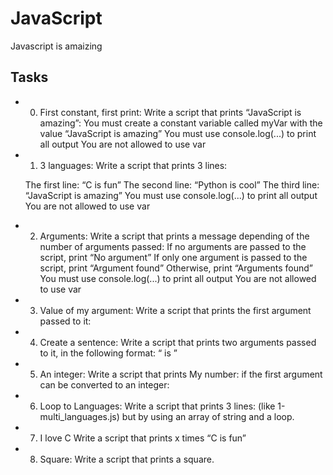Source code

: # JavaScript
Javascript is amaizing

## Tasks
* 0. First constant, first print:
    Write a script that prints “JavaScript is amazing”:
        You must create a constant variable called myVar with the value “JavaScript is amazing”
        You must use console.log(...) to print all output
        You are not allowed to use var

* 1. 3 languages:
    Write a script that prints 3 lines:

    The first line: “C is fun”
    The second line: “Python is cool”
    The third line: “JavaScript is amazing”
    You must use console.log(...) to print all output
    You are not allowed to use var

* 2. Arguments:
    Write a script that prints a message depending of the number of arguments passed:
        If no arguments are passed to the script, print “No argument”
If only one argument is passed to the script, print “Argument found”
Otherwise, print “Arguments found”
You must use console.log(...) to print all output
You are not allowed to use var

* 3. Value of my argument:
    Write a script that prints the first argument passed to it:

* 4. Create a sentence:
    Write a script that prints two arguments passed to it, in the following format: “ is ”

* 5. An integer:
    Write a script that prints My number: <first argument converted in integer> if the first argument can be converted to an integer:

* 6. Loop to Languages:
    Write a script that prints 3 lines: (like 1-multi_languages.js) but by using an array of string and a loop.

* 7. I love C
    Write a script that prints x times “C is fun”

* 8. Square:
    Write a script that prints a square.
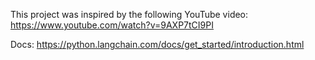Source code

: This project was inspired by the following YouTube video: https://www.youtube.com/watch?v=9AXP7tCI9PI

Docs:
https://python.langchain.com/docs/get_started/introduction.html
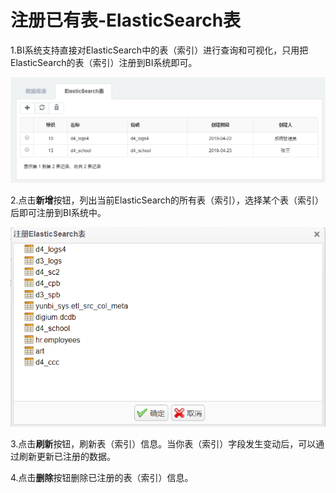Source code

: # 注册已有表-ElasticSearch表

1.BI系统支持直接对ElasticSearch中的表（索引）进行查询和可视化，只用把ElasticSearch的表（索引）注册到BI系统即可。

![](/assets/import0012.png)

2.点击**新增**按钮，列出当前ElasticSearch的所有表（索引），选择某个表（索引）后即可注册到BI系统中。

![](/assets/import0013.png)

3.点击**刷新**按钮，刷新表（索引）信息。当你表（索引）字段发生变动后，可以通过刷新更新已注册的数据。

4.点击**删除**按钮删除已注册的表（索引）信息。


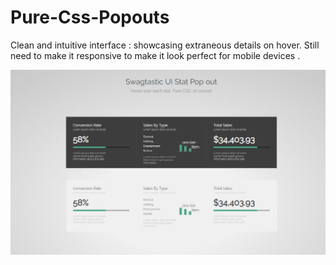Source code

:# Pure-Css-Popouts
Clean and intuitive interface : showcasing extraneous details on hover. Still need to make it responsive to make it look perfect for mobile devices .

![alt-text](https://raw.githubusercontent.com/vp93/Pure-Css-Popouts/master/swpop.gif)
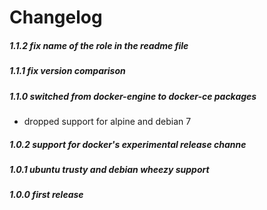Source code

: # Changelog

##### 1.1.2 fix name of the role in the readme file

##### 1.1.1 fix version comparison

##### 1.1.0 switched from docker-engine to docker-ce packages
* dropped support for alpine and debian 7

##### 1.0.2 support for docker's experimental release channe

##### 1.0.1 ubuntu trusty and debian wheezy support

##### 1.0.0 first release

**Your objective:**
Where a line of the data holds "allowed", show that line.

**Written solution:**
        You are not allowed to use var
    You are not allowed to use var
You are not allowed to use var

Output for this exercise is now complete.